▶ **Task material**:
__________
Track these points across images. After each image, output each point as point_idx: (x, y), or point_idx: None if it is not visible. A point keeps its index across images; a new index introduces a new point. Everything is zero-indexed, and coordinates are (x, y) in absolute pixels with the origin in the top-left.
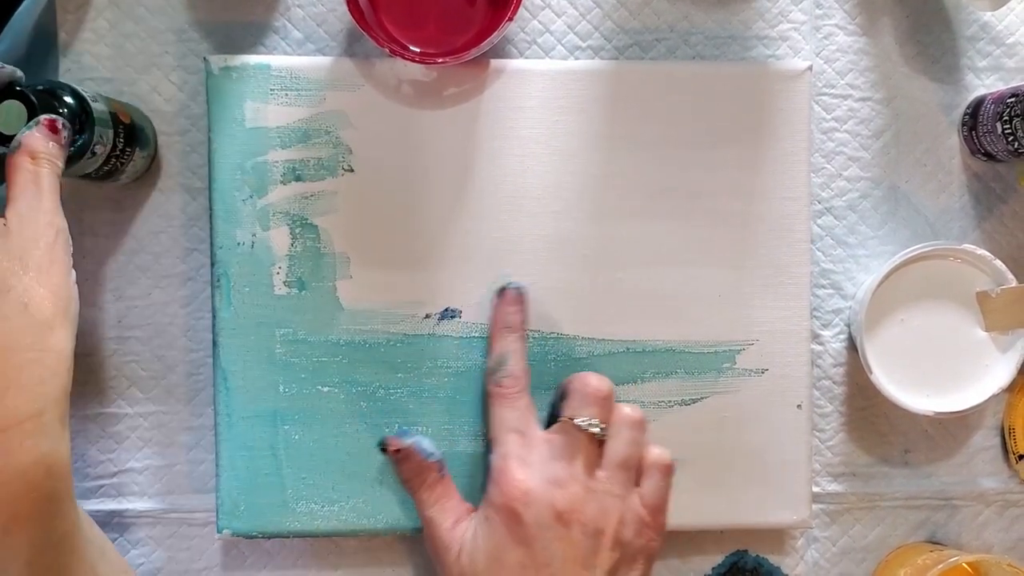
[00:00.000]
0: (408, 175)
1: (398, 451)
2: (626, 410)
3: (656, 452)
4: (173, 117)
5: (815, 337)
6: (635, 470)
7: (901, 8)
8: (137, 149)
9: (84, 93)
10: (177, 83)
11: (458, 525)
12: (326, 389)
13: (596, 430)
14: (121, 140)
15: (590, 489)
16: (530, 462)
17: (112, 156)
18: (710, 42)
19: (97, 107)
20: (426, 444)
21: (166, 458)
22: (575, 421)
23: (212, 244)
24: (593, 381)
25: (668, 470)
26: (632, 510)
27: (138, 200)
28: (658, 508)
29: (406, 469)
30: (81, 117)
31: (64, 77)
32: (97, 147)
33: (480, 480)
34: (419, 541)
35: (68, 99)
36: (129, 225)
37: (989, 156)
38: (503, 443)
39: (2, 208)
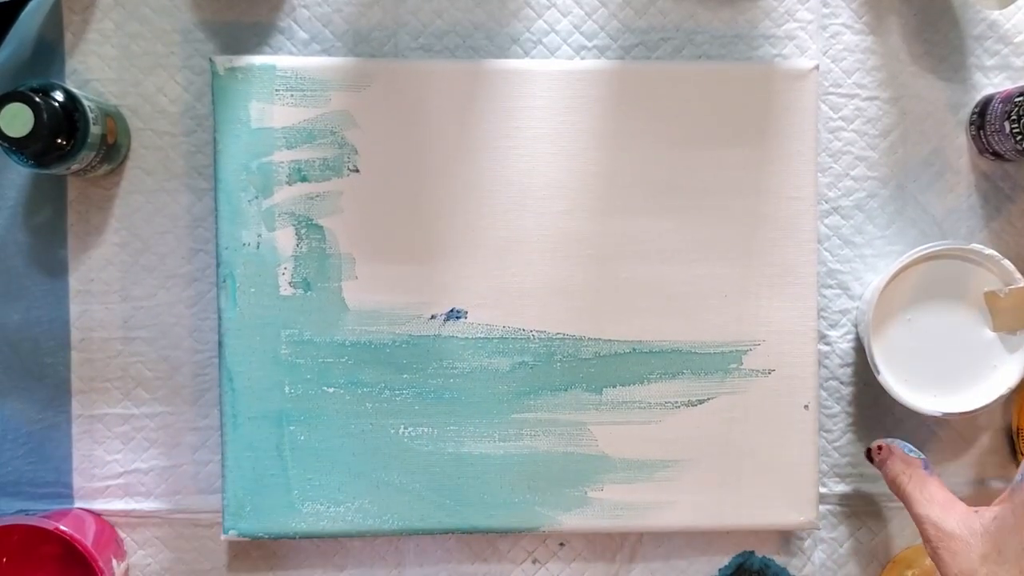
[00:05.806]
0: (413, 175)
1: (880, 448)
2: None
3: None
4: (178, 117)
5: (822, 337)
6: None
7: (908, 7)
8: (105, 164)
9: (89, 114)
10: (183, 83)
11: (956, 514)
12: (331, 390)
13: None
14: (97, 159)
15: None
16: None
17: (80, 169)
18: (716, 41)
19: (94, 131)
20: (907, 445)
21: (172, 459)
22: None
23: (217, 245)
24: None
25: None
26: None
27: (144, 201)
28: None
29: (890, 467)
30: (74, 136)
31: (70, 78)
32: (74, 165)
33: (489, 482)
34: (424, 541)
35: (68, 107)
36: (135, 226)
37: (997, 155)
38: None
39: None
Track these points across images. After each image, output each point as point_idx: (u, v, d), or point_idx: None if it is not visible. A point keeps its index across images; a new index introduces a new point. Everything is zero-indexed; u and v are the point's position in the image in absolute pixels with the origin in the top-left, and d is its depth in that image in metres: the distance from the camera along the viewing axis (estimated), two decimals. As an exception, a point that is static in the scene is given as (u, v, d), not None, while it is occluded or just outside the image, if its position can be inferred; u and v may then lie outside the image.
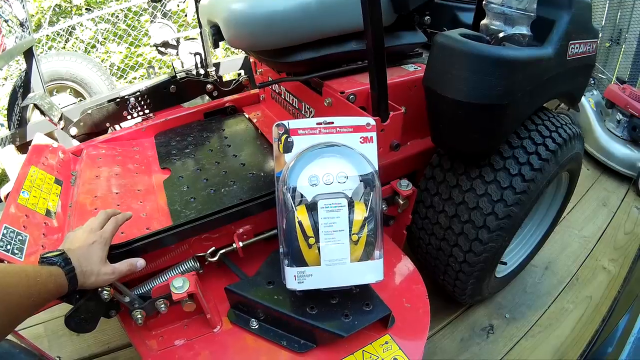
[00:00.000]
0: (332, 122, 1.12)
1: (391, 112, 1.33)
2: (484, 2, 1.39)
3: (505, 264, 1.83)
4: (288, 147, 1.11)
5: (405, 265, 1.38)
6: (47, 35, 4.95)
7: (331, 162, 1.10)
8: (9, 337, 1.01)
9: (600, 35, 3.70)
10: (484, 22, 1.41)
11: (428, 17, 1.61)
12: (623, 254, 2.40)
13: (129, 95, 2.04)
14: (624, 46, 3.61)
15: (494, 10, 1.36)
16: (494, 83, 1.19)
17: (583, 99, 3.23)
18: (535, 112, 1.51)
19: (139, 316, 1.11)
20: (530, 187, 1.38)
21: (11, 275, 0.82)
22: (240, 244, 1.28)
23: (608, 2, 3.61)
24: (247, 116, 2.03)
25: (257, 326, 1.18)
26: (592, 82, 3.46)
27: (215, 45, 1.89)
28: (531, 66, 1.26)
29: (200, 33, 2.42)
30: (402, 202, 1.40)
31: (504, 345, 1.80)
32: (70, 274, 0.96)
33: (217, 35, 1.55)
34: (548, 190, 1.88)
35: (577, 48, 1.45)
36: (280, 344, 1.14)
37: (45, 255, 0.97)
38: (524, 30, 1.36)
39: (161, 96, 2.11)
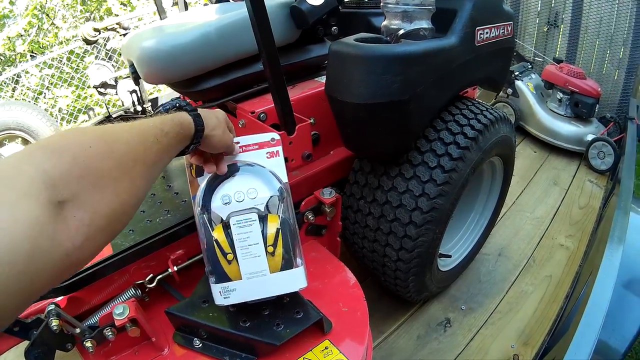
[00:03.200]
0: (238, 142, 1.14)
1: (298, 125, 1.35)
2: (381, 4, 1.42)
3: (449, 256, 1.85)
4: (200, 171, 1.13)
5: (341, 272, 1.38)
6: (-6, 85, 4.93)
7: (241, 181, 1.12)
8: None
9: (537, 21, 3.80)
10: (384, 23, 1.44)
11: (335, 27, 1.63)
12: (580, 229, 2.44)
13: (67, 139, 2.04)
14: (562, 27, 3.68)
15: (392, 10, 1.40)
16: (389, 80, 1.21)
17: (521, 84, 3.31)
18: (452, 102, 1.54)
19: (89, 345, 1.11)
20: (452, 177, 1.40)
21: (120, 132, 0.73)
22: (175, 268, 1.29)
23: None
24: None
25: (200, 345, 1.18)
26: (530, 66, 3.54)
27: (136, 82, 1.92)
28: (429, 58, 1.29)
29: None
30: (328, 210, 1.42)
31: (463, 337, 1.80)
32: (193, 112, 0.92)
33: (135, 73, 1.59)
34: (484, 178, 1.91)
35: (486, 33, 1.48)
36: (224, 359, 1.15)
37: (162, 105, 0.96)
38: (424, 24, 1.39)
39: (98, 136, 2.11)
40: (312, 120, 1.41)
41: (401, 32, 1.37)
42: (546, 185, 2.84)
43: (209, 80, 1.50)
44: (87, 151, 0.60)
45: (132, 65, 1.62)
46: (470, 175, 1.48)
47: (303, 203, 1.41)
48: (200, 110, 0.95)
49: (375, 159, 1.49)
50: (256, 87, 1.57)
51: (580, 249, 2.29)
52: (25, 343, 1.10)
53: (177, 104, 0.93)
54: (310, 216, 1.42)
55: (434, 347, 1.76)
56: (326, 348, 1.15)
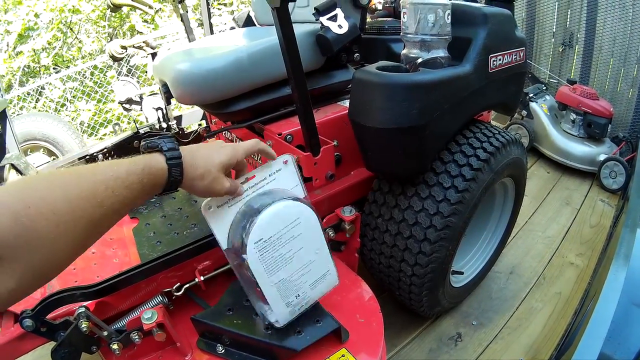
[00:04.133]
0: (254, 176, 1.12)
1: (323, 147, 1.44)
2: (401, 34, 1.51)
3: (461, 273, 1.90)
4: None
5: (358, 286, 1.44)
6: (18, 96, 5.06)
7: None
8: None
9: (553, 41, 3.84)
10: (403, 52, 1.53)
11: (357, 54, 1.72)
12: (590, 247, 2.48)
13: (97, 152, 2.11)
14: (577, 48, 3.72)
15: (410, 39, 1.48)
16: (409, 107, 1.30)
17: (535, 105, 3.37)
18: (466, 126, 1.62)
19: (116, 347, 1.18)
20: (465, 196, 1.47)
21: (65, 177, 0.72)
22: (202, 278, 1.36)
23: (557, 6, 3.75)
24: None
25: (223, 351, 1.24)
26: (545, 88, 3.59)
27: (168, 102, 2.00)
28: (446, 85, 1.37)
29: (160, 90, 2.51)
30: (348, 227, 1.50)
31: (474, 351, 1.85)
32: (173, 160, 0.84)
33: (168, 93, 1.67)
34: (496, 198, 1.97)
35: (499, 60, 1.56)
36: (245, 365, 1.21)
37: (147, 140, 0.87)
38: (441, 53, 1.47)
39: (126, 151, 2.17)
40: (335, 143, 1.50)
41: (419, 60, 1.45)
42: (558, 205, 2.88)
43: (238, 102, 1.58)
44: (27, 211, 0.63)
45: (164, 85, 1.70)
46: (482, 195, 1.55)
47: (324, 220, 1.48)
48: (189, 153, 0.88)
49: (394, 179, 1.57)
50: (283, 110, 1.65)
51: (589, 266, 2.33)
52: (45, 346, 1.17)
53: (160, 146, 0.85)
54: (330, 233, 1.49)
55: (445, 360, 1.82)
56: (343, 356, 1.20)
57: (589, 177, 3.17)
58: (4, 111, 2.69)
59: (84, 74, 5.24)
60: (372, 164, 1.55)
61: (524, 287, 2.19)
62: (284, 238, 1.10)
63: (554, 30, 3.86)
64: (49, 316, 1.15)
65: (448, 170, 1.49)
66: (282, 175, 1.13)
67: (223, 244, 1.08)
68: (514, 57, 1.63)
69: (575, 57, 3.76)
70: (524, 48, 1.69)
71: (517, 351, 1.86)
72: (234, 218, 1.07)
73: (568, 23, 3.74)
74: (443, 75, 1.38)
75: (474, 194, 1.50)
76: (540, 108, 3.37)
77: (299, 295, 1.16)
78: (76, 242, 0.71)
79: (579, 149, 3.20)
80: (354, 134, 1.50)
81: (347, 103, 1.72)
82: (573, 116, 3.27)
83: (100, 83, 5.25)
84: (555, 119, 3.37)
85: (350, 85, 1.77)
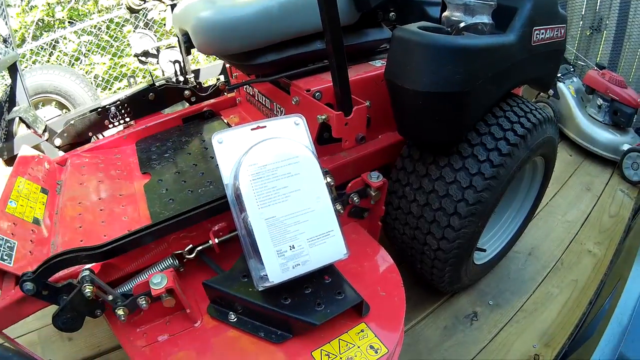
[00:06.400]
0: (265, 126, 1.16)
1: (355, 107, 1.37)
2: (445, -5, 1.42)
3: (484, 250, 1.85)
4: None
5: (380, 256, 1.40)
6: (32, 50, 4.97)
7: None
8: (3, 342, 1.05)
9: (581, 24, 3.74)
10: (445, 14, 1.44)
11: (393, 13, 1.64)
12: (609, 237, 2.42)
13: (109, 104, 2.06)
14: (604, 33, 3.62)
15: (454, 2, 1.40)
16: (451, 72, 1.22)
17: (563, 86, 3.27)
18: (504, 98, 1.54)
19: (121, 313, 1.12)
20: (500, 172, 1.40)
21: None
22: (216, 240, 1.30)
23: (589, -11, 3.63)
24: (224, 119, 2.06)
25: (235, 319, 1.19)
26: (572, 69, 3.49)
27: (188, 52, 1.93)
28: (491, 53, 1.30)
29: (178, 41, 2.44)
30: (373, 194, 1.43)
31: (489, 331, 1.81)
32: None
33: (188, 43, 1.62)
34: (525, 176, 1.91)
35: (542, 34, 1.48)
36: (258, 335, 1.15)
37: None
38: (485, 19, 1.39)
39: (140, 104, 2.12)
40: (368, 103, 1.42)
41: (462, 24, 1.37)
42: (579, 190, 2.82)
43: (265, 55, 1.51)
44: None
45: (185, 34, 1.63)
46: (516, 172, 1.49)
47: (350, 185, 1.42)
48: None
49: (426, 147, 1.50)
50: (311, 66, 1.58)
51: (607, 257, 2.28)
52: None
53: None
54: (355, 198, 1.43)
55: (459, 339, 1.78)
56: (362, 331, 1.15)
57: (610, 165, 3.10)
58: (14, 64, 2.63)
59: (99, 28, 5.15)
60: (405, 129, 1.48)
61: (541, 270, 2.15)
62: (280, 172, 1.10)
63: (583, 12, 3.75)
64: (52, 278, 1.11)
65: (484, 142, 1.42)
66: (293, 134, 1.17)
67: (225, 178, 1.13)
68: (555, 33, 1.55)
69: (602, 43, 3.65)
70: (565, 25, 1.61)
71: (531, 335, 1.82)
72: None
73: (598, 7, 3.62)
74: (488, 42, 1.30)
75: (508, 170, 1.43)
76: (567, 89, 3.28)
77: (293, 247, 1.11)
78: None
79: (603, 135, 3.12)
80: (386, 96, 1.43)
81: (378, 63, 1.66)
82: (600, 101, 3.18)
83: (116, 37, 5.17)
84: (581, 102, 3.29)
85: (383, 45, 1.70)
__________
Copy the entries above exactly, but only the stretch from the line containing "1: (391, 112, 1.33)" through the line containing "55: (434, 347, 1.76)". Keep both end lines; drop the pictures.

▶ **Task result**:
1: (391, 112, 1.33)
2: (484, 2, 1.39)
3: (505, 264, 1.83)
4: (288, 147, 1.11)
5: (405, 265, 1.38)
6: (47, 35, 4.95)
7: (331, 162, 1.10)
8: (9, 337, 1.01)
9: (600, 35, 3.70)
10: (484, 22, 1.41)
11: (428, 17, 1.61)
12: (623, 254, 2.40)
13: (129, 95, 2.04)
14: (624, 46, 3.61)
15: (494, 10, 1.36)
16: (494, 83, 1.19)
17: (583, 99, 3.23)
18: (535, 112, 1.51)
19: (139, 316, 1.11)
20: (530, 187, 1.38)
21: (11, 275, 0.82)
22: (240, 244, 1.28)
23: (608, 2, 3.61)
24: (247, 116, 2.03)
25: (257, 326, 1.18)
26: (592, 82, 3.46)
27: (215, 45, 1.89)
28: (531, 66, 1.26)
29: (200, 33, 2.42)
30: (402, 202, 1.40)
31: (504, 345, 1.80)
32: (70, 274, 0.96)
33: (217, 35, 1.55)
34: (548, 190, 1.88)
35: (577, 48, 1.45)
36: (280, 344, 1.14)
37: (45, 255, 0.97)
38: (524, 30, 1.36)
39: (161, 96, 2.11)
[00:03.200]
0: (238, 142, 1.14)
1: (298, 125, 1.35)
2: (381, 4, 1.42)
3: (449, 256, 1.85)
4: (200, 171, 1.13)
5: (341, 272, 1.38)
6: (-6, 85, 4.93)
7: (241, 181, 1.12)
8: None
9: (537, 21, 3.80)
10: (384, 23, 1.44)
11: (335, 27, 1.63)
12: (580, 229, 2.44)
13: (67, 139, 2.04)
14: (562, 27, 3.68)
15: (392, 10, 1.40)
16: (389, 80, 1.21)
17: (521, 84, 3.31)
18: (452, 102, 1.54)
19: (89, 345, 1.11)
20: (452, 177, 1.40)
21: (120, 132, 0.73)
22: (175, 268, 1.29)
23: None
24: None
25: (200, 345, 1.18)
26: (530, 66, 3.54)
27: (136, 82, 1.92)
28: (429, 58, 1.29)
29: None
30: (328, 210, 1.42)
31: (463, 337, 1.80)
32: (193, 112, 0.92)
33: (135, 73, 1.59)
34: (484, 178, 1.91)
35: (486, 33, 1.48)
36: (224, 359, 1.15)
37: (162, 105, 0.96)
38: (424, 24, 1.39)
39: (98, 136, 2.11)
40: (312, 120, 1.41)
41: (401, 32, 1.37)
42: (546, 185, 2.84)
43: (209, 80, 1.50)
44: (87, 151, 0.60)
45: (132, 65, 1.62)
46: (470, 175, 1.48)
47: (303, 203, 1.41)
48: (200, 110, 0.95)
49: (375, 159, 1.49)
50: (256, 87, 1.57)
51: (580, 249, 2.29)
52: (25, 343, 1.10)
53: (177, 104, 0.93)
54: (310, 216, 1.42)
55: (434, 347, 1.76)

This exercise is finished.